* _Exercise brief_:
Quote the listing below from the line containing "genus: Lithocarpus" through its last line, both included. Leave the pictures out of your answer.

(Collection entries)
---+---
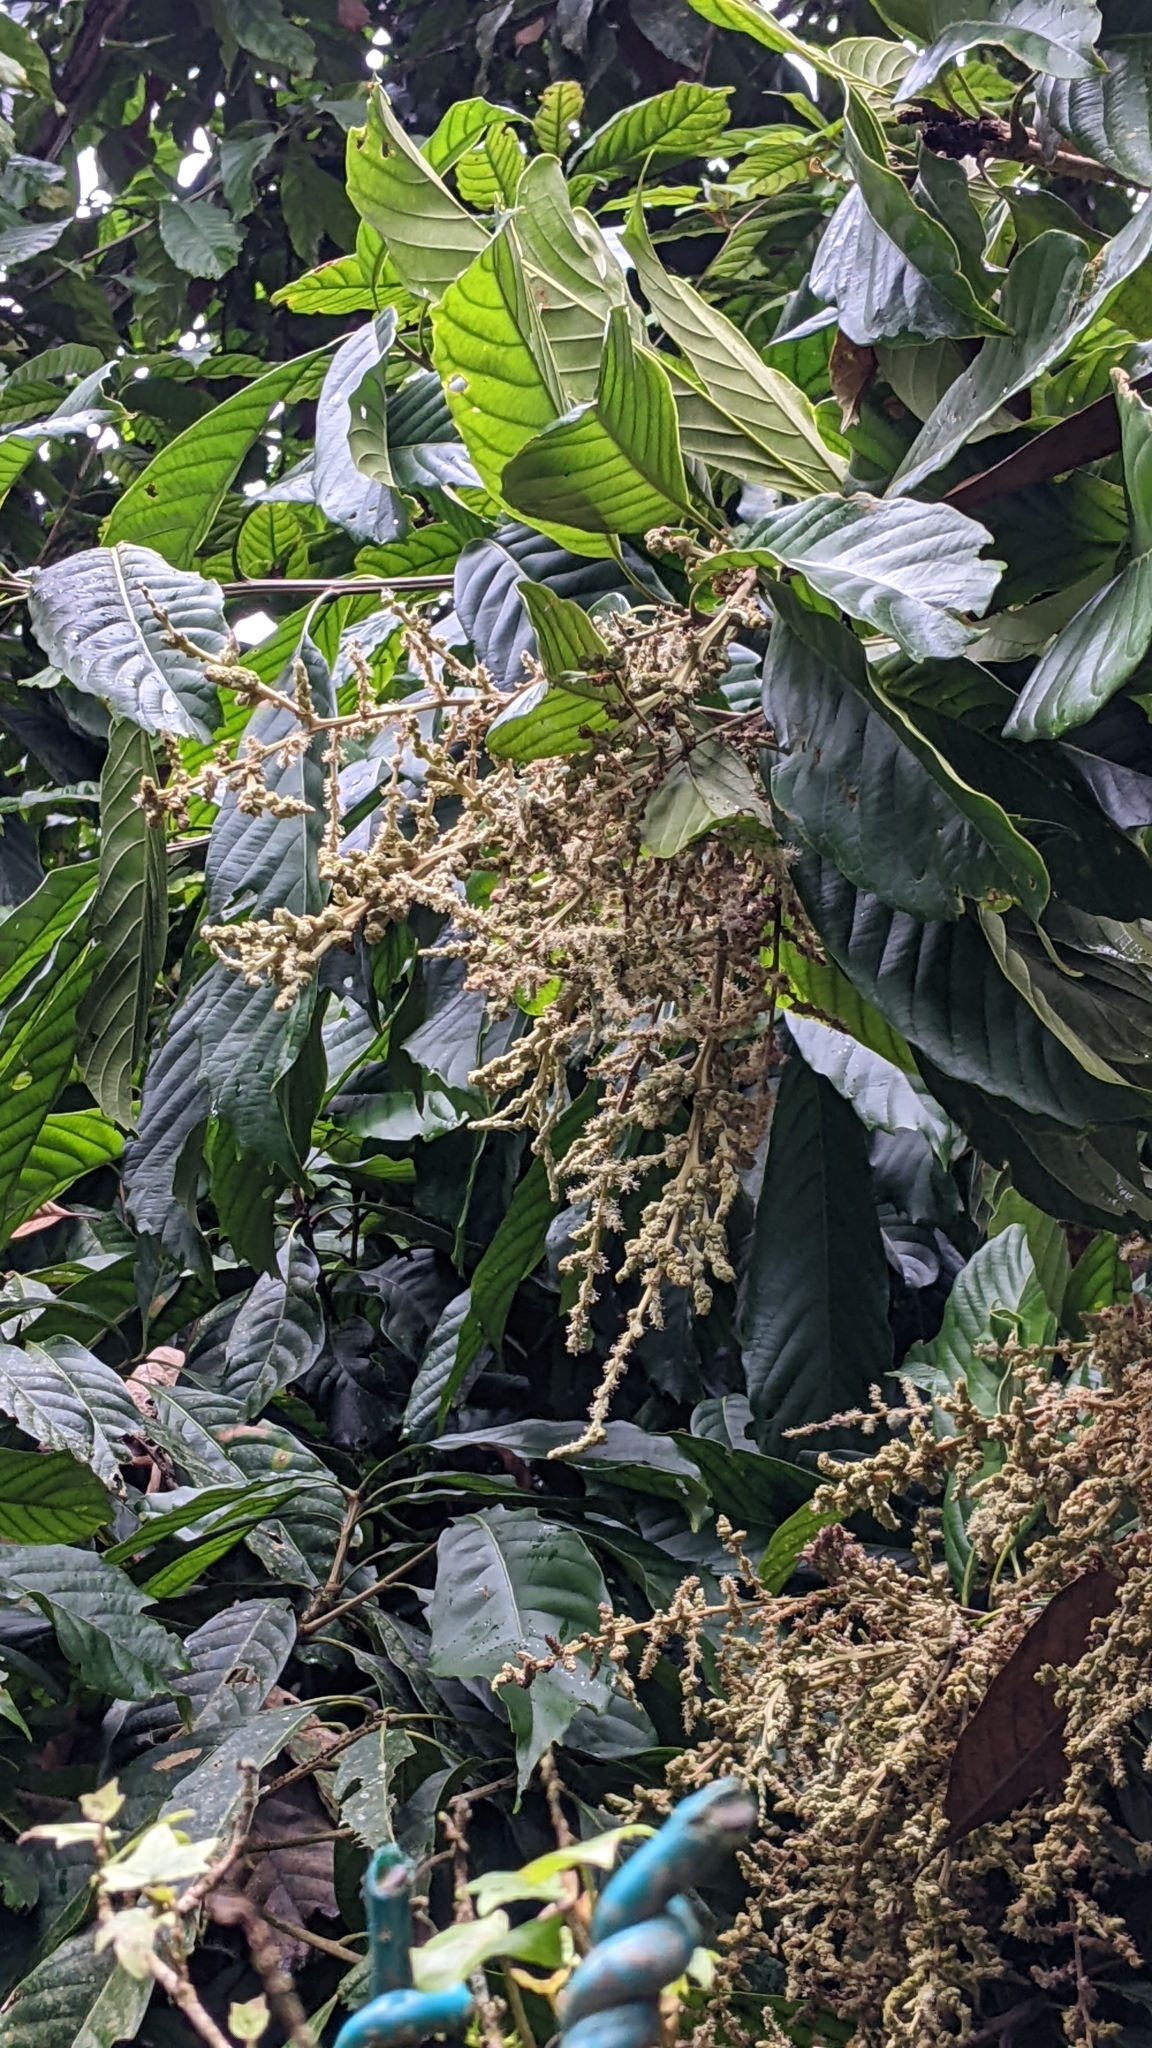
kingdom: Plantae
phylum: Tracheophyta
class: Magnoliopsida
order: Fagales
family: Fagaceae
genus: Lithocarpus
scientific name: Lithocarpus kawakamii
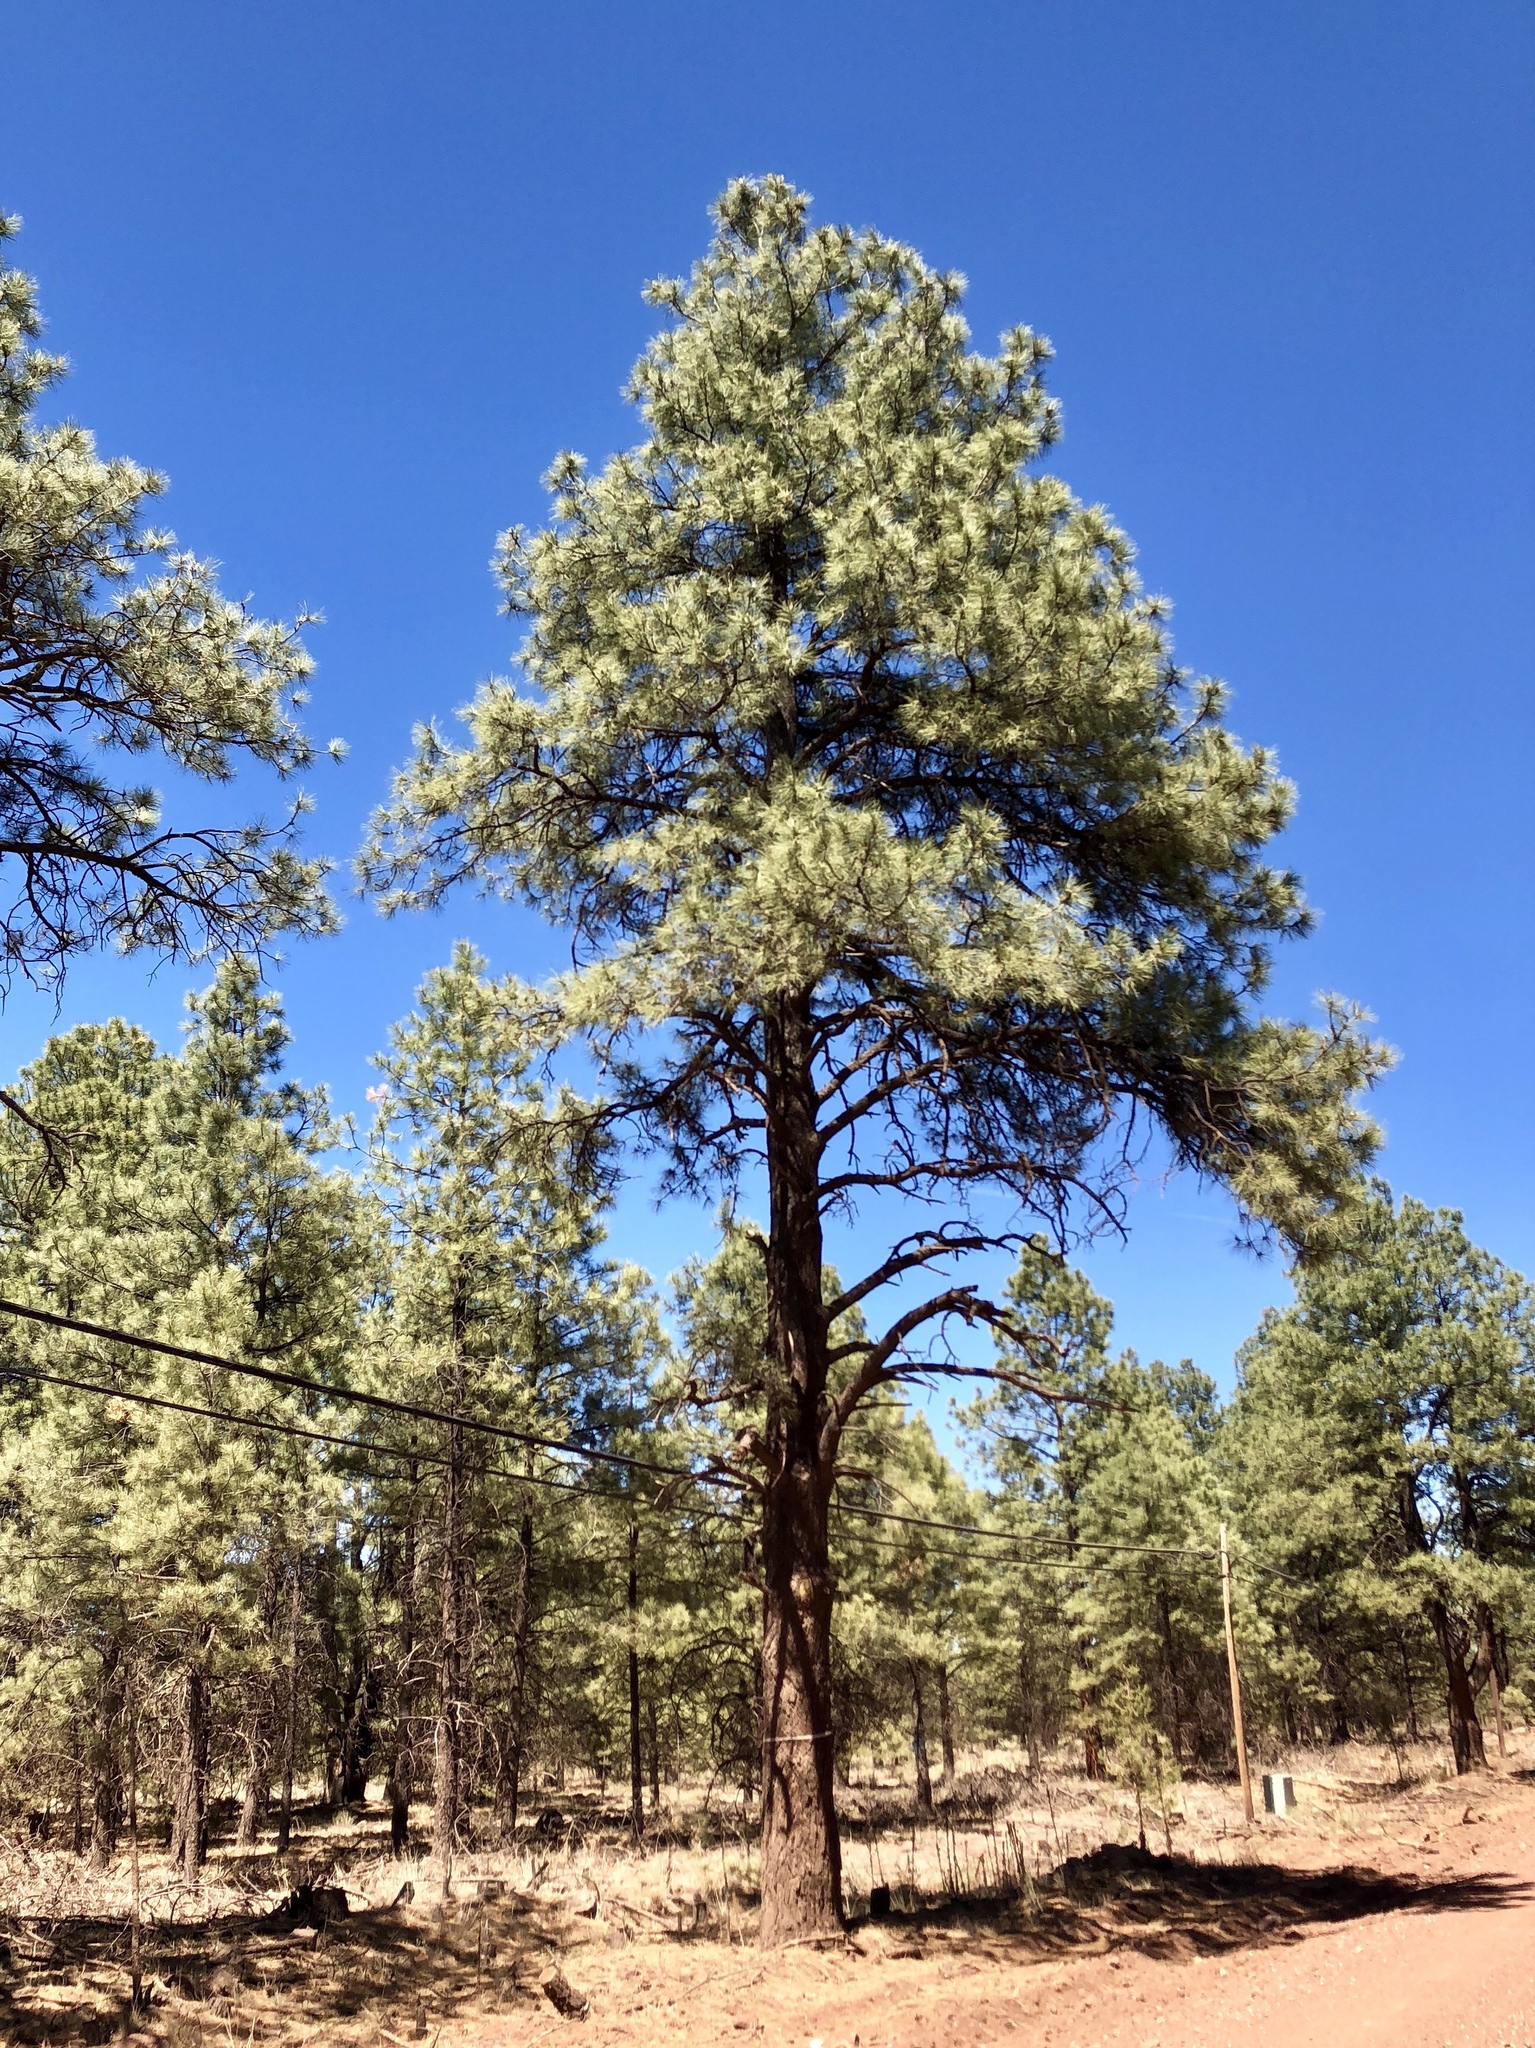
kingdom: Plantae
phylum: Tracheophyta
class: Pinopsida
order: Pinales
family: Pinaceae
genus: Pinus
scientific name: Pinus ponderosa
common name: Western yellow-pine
---+---
* _Complete output_:
genus: Lithocarpus
scientific name: Lithocarpus kawakamii
kingdom: Plantae
phylum: Tracheophyta
class: Pinopsida
order: Pinales
family: Pinaceae
genus: Pinus
scientific name: Pinus ponderosa
common name: Western yellow-pine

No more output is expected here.